Rising costs is a hot issue in South African healthcare, and the biggest concern for employers, brokers and medical schemes within the healthcare industry according to findings from the 2010 OMAC Actuaries & Consultants Healthcare Survey. Medical schemes are still struggling to contain these costs, while at the same time members perceive the benefits to be decreasing, says the study.
Boyce concurs and says as well as having top end equipment, GE Healthcare is looking towards the more reasonably priced middle to top end products tailored for the emerging market. “GE is a vast company and has a lot of resource and financial muscle. We’ve looked at our product offering, the way we go to market, and the smarter and more productive options. We have a lot of expertise in giving hospitals models to work from the back door to the front and we are driving this expertise home. We aim to make hospitals more productive for the benefit both of the patient and the funding Government.
“At present the infrastructure isn’t geared to accommodate the growth, both from the hospital building and specialist provision perspectives. GE has had a look at this, and when it comes to training and education we are one of the market leaders.
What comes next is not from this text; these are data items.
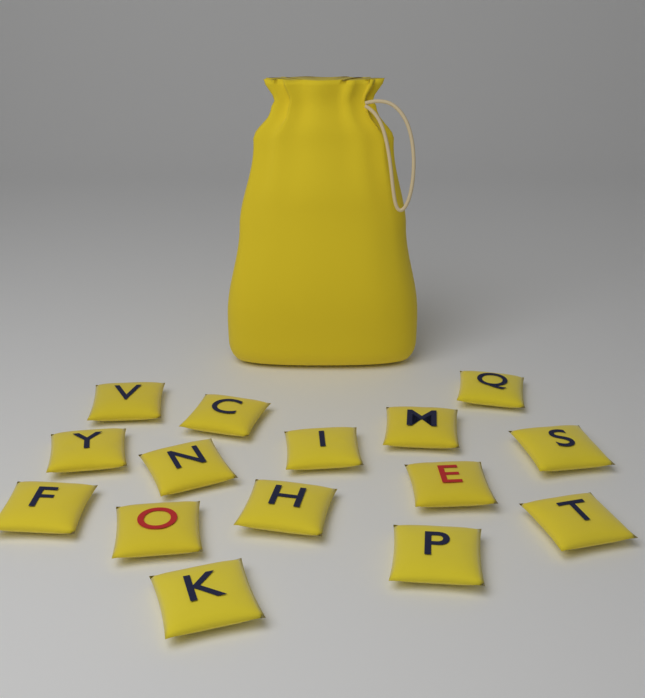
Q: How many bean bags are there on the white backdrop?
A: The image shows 15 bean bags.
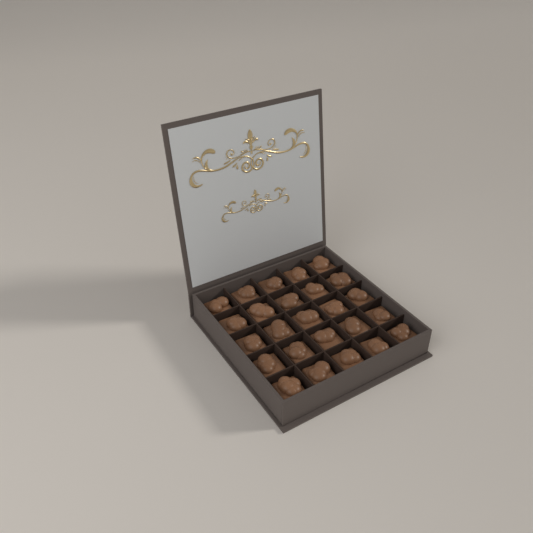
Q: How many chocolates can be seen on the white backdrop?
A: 25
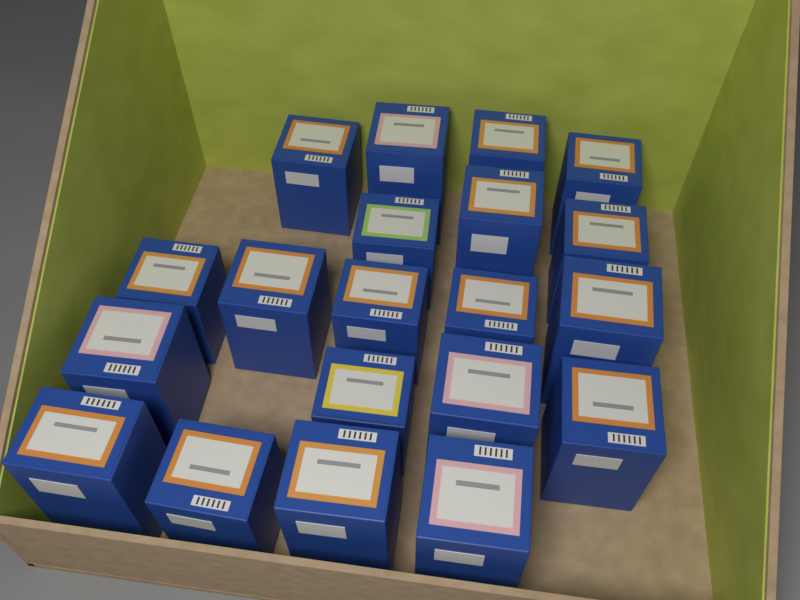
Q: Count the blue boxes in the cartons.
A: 20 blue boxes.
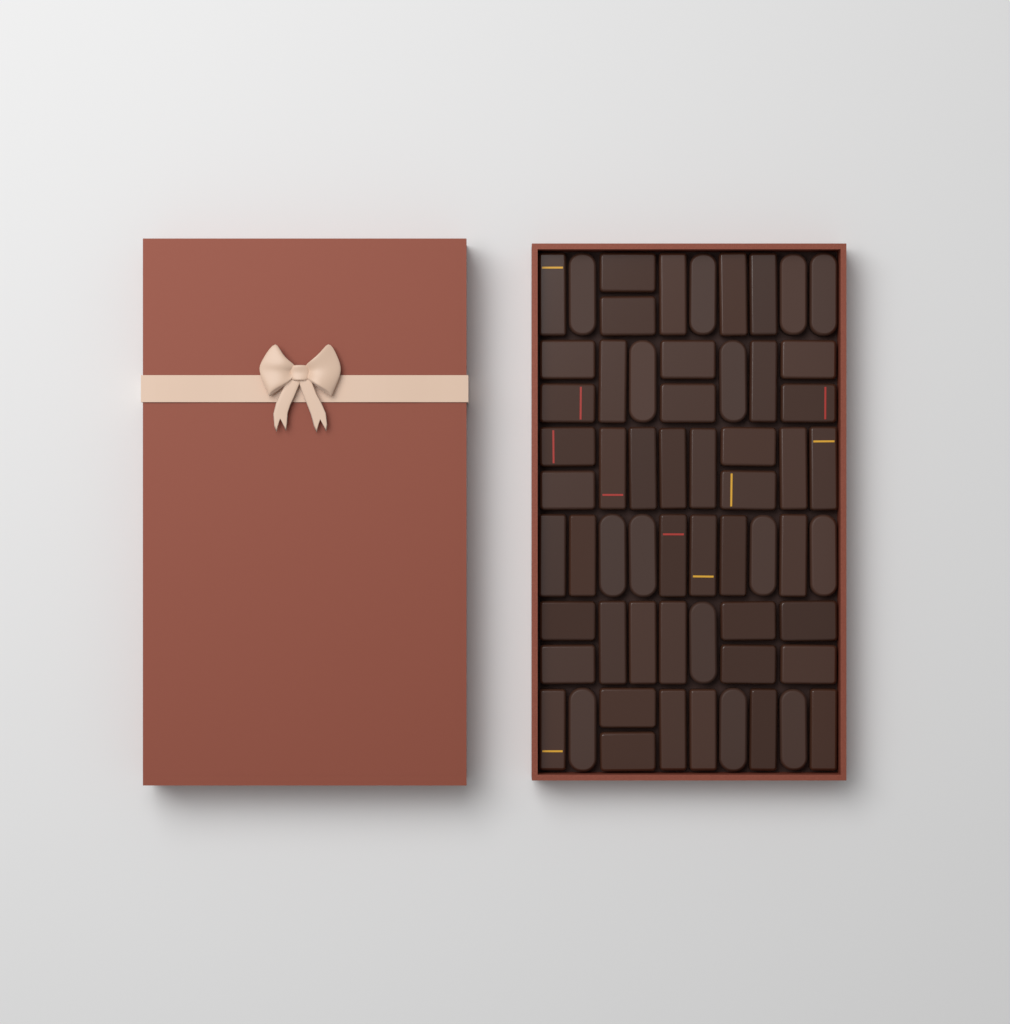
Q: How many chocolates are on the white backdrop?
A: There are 60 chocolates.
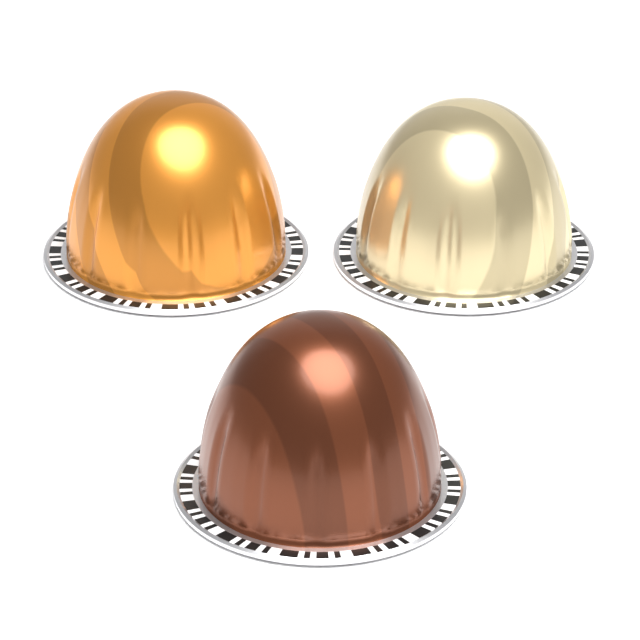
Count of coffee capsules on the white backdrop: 3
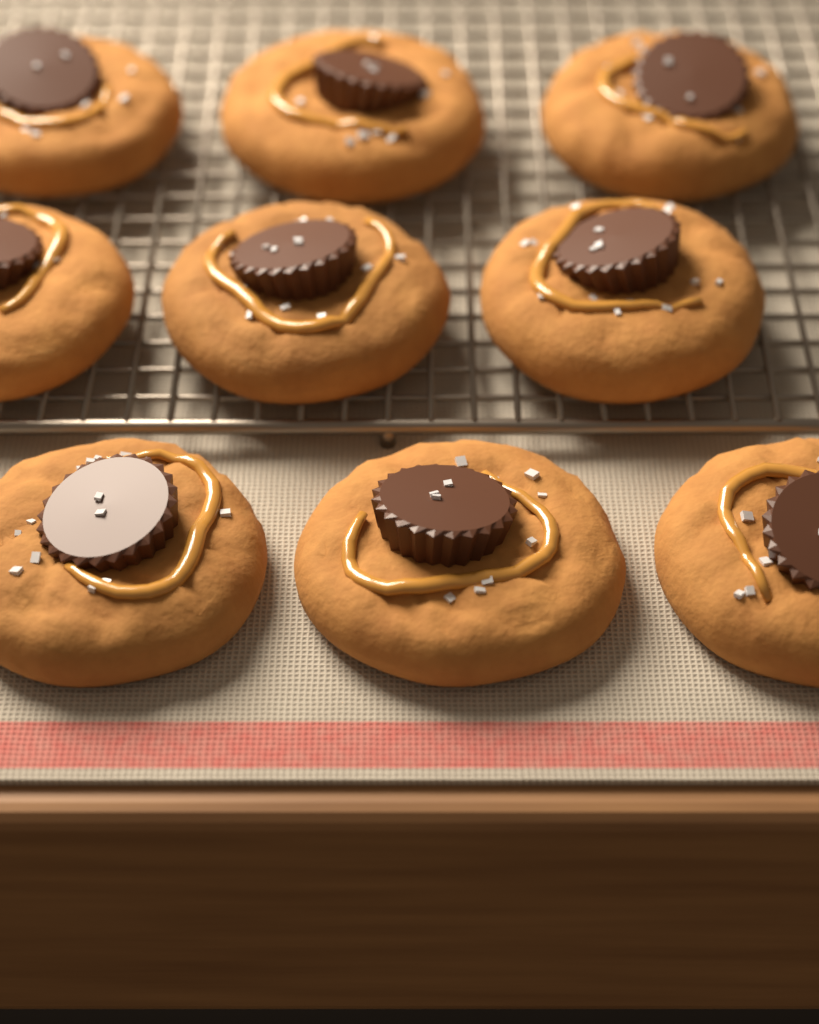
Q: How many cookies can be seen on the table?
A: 9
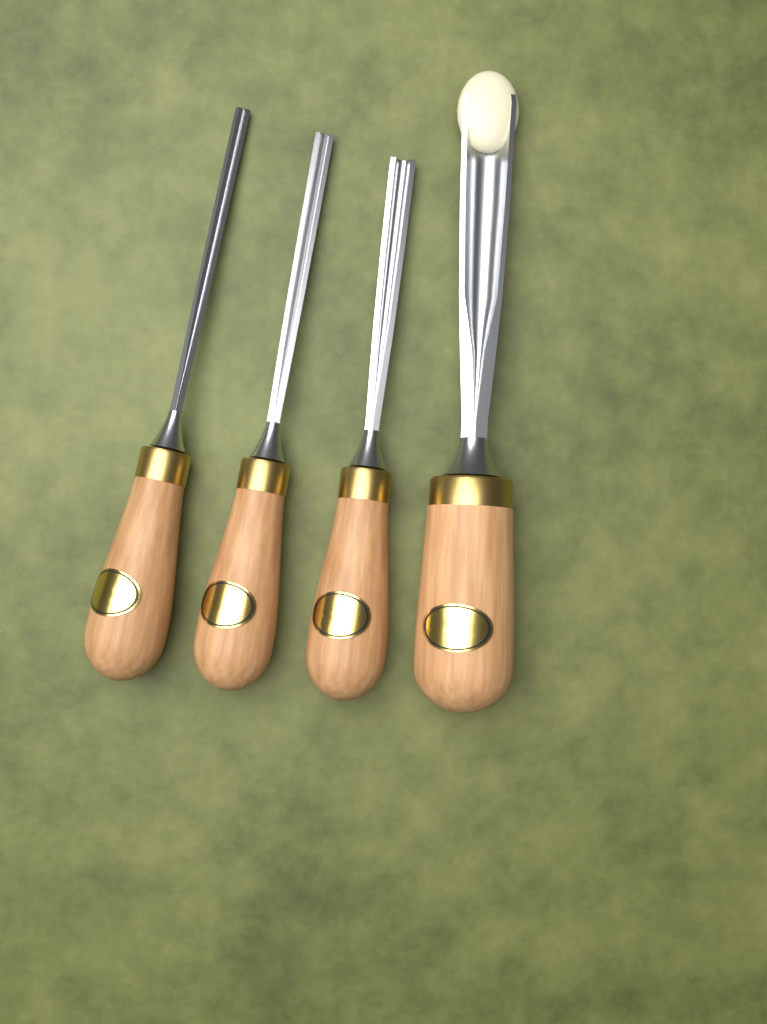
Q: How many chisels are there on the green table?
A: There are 4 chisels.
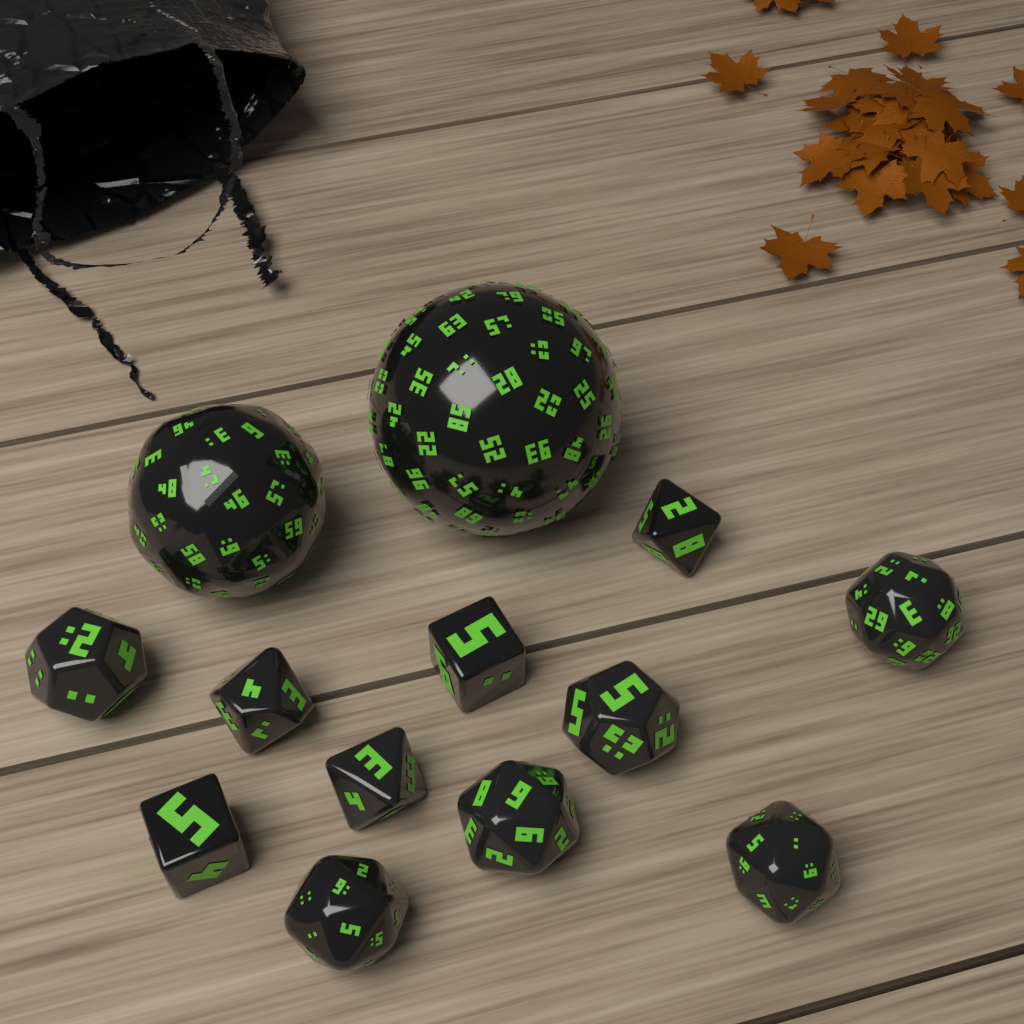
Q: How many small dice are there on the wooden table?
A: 11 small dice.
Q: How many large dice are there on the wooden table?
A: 2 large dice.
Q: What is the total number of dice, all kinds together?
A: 13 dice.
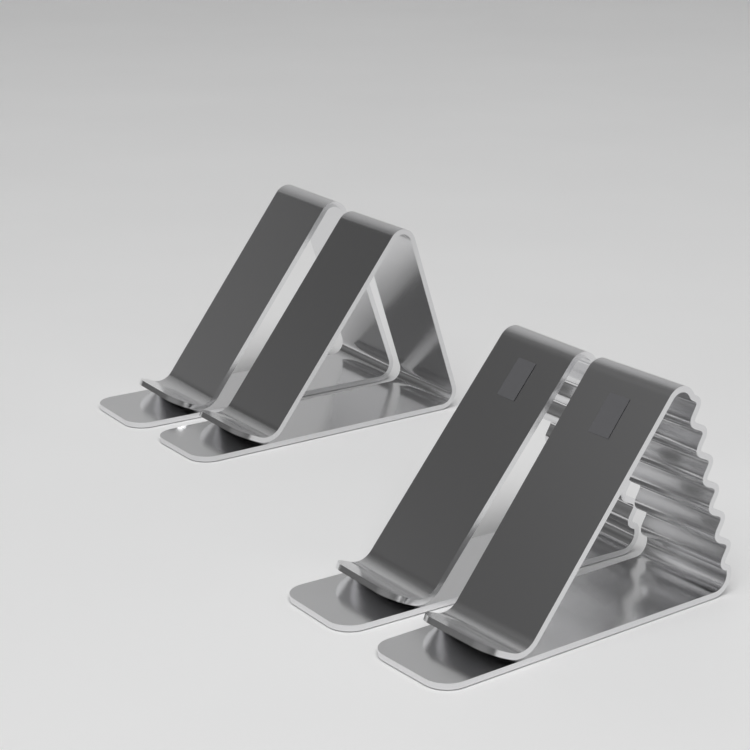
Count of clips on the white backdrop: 4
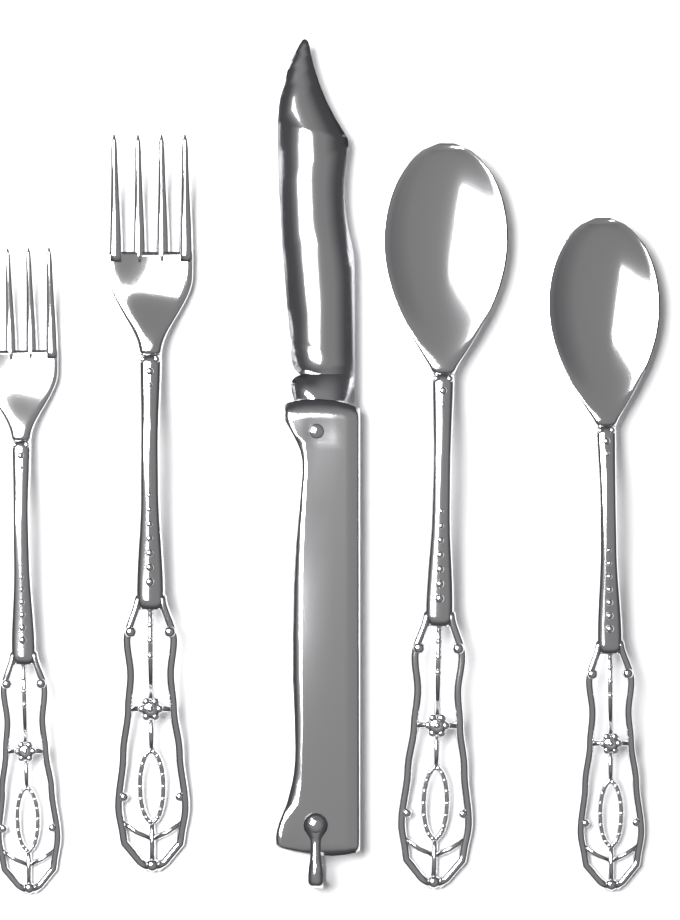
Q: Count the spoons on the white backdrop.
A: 2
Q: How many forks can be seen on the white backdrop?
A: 2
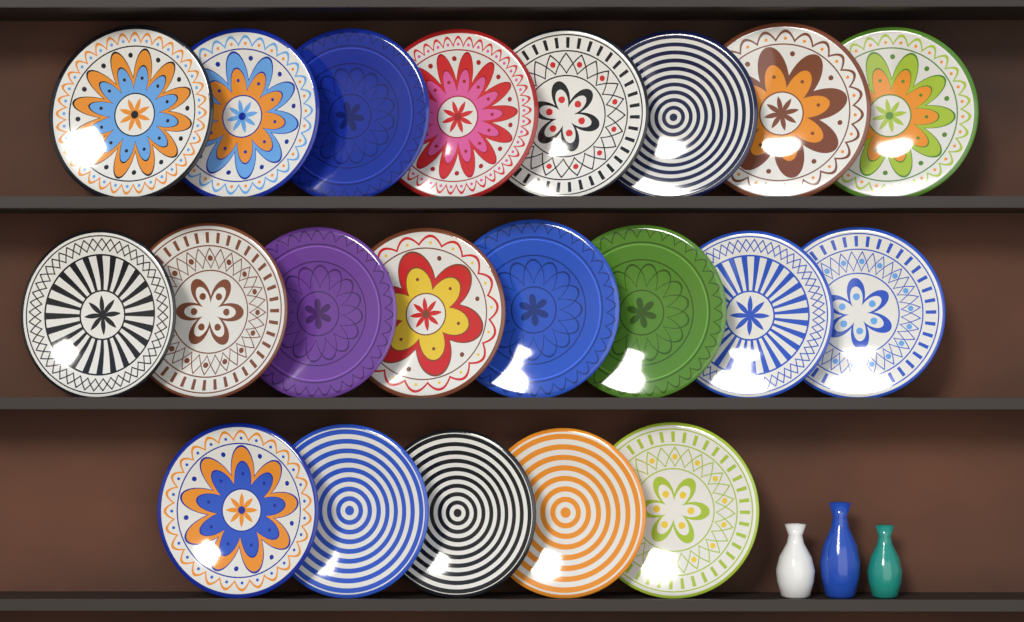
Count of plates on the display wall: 21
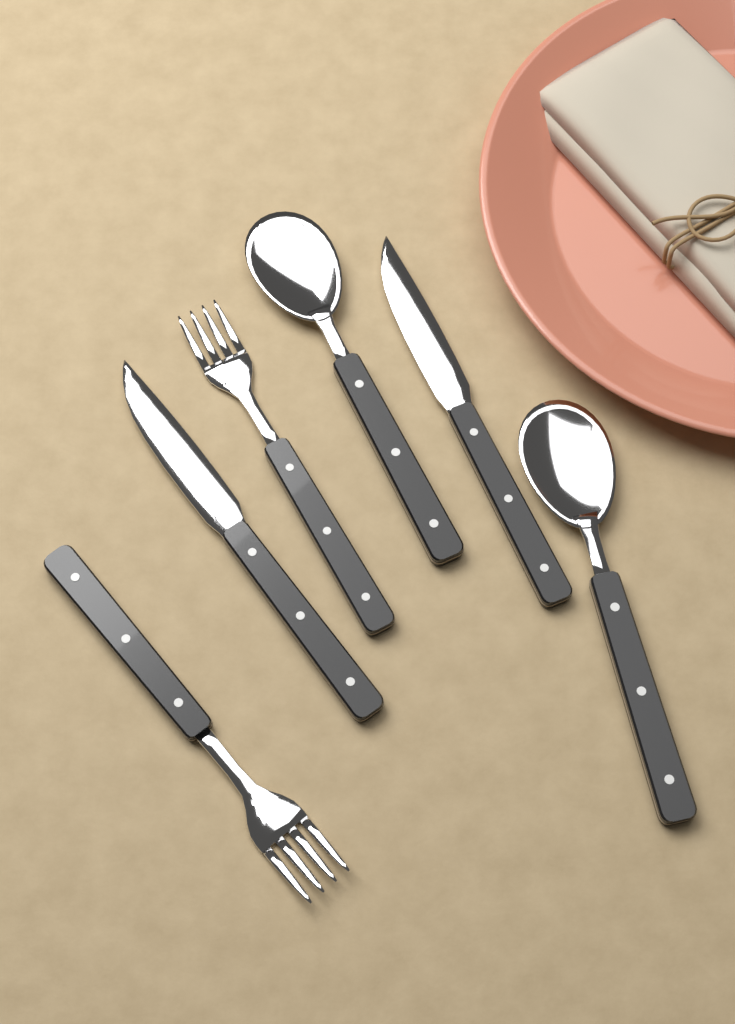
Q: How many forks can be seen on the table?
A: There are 2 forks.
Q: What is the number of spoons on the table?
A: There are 2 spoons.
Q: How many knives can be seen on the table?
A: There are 2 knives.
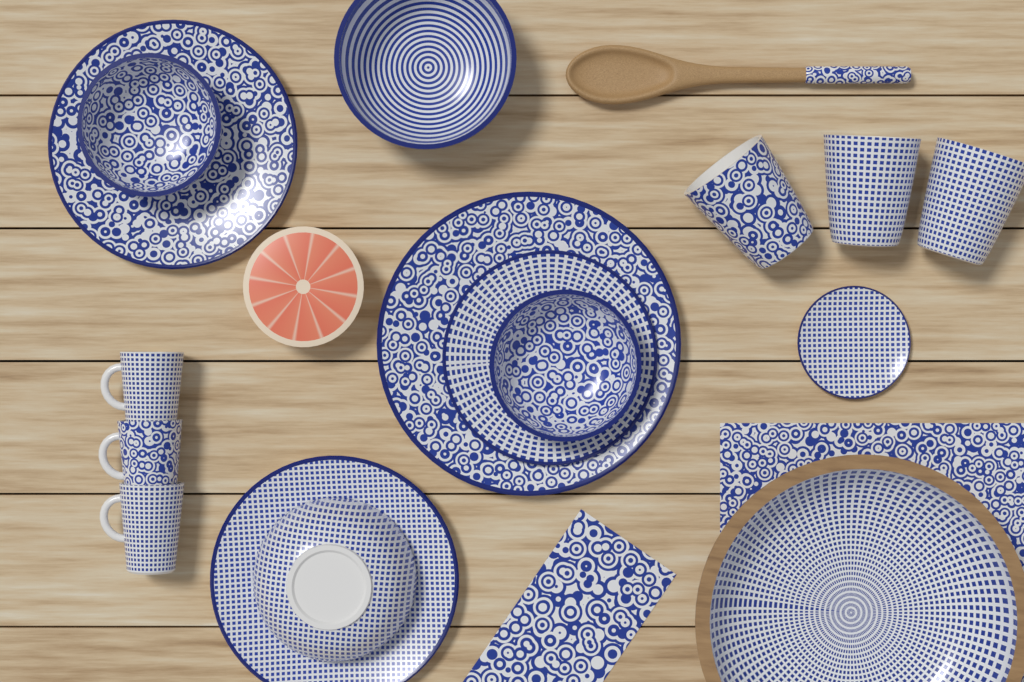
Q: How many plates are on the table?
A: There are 5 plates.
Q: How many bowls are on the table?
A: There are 5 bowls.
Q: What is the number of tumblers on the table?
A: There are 3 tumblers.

We have a fantastic model to accommodate this and train end users, be they radiologists, cardiologists, doctors, sisters, midwives and other disciplines.”
With hospitals projects development, a core competency, GE Healthcare South Africa has a designated team working with architects, EPC contractors and Investors, where we are looking at opportunities to design and provide integrated equipping solutions for new Greenfield site hospitals. “This is another area where we can add expertise, and we have another very experienced team specialising in the Public and Private Partnership (PPP) model and a very strong consortium looking at the road forward. In this consortium, we are the Medical Technology Partner and will handle the complete Medical Equipping solution. The Government has announced five or six PPPs and we must be able to compete and get into this market and add value to accommodate the National Health Care model. Altogether I believe we can provide a comprehensive solution to the healthcare market.
“Yes we are an American Group, but effectively a South African company with American back up looking at South African and African challenges and opportunities. For us to be successful we need to find a localised African solution for African challenges, using the skills, tool box and vast resources that GE has.”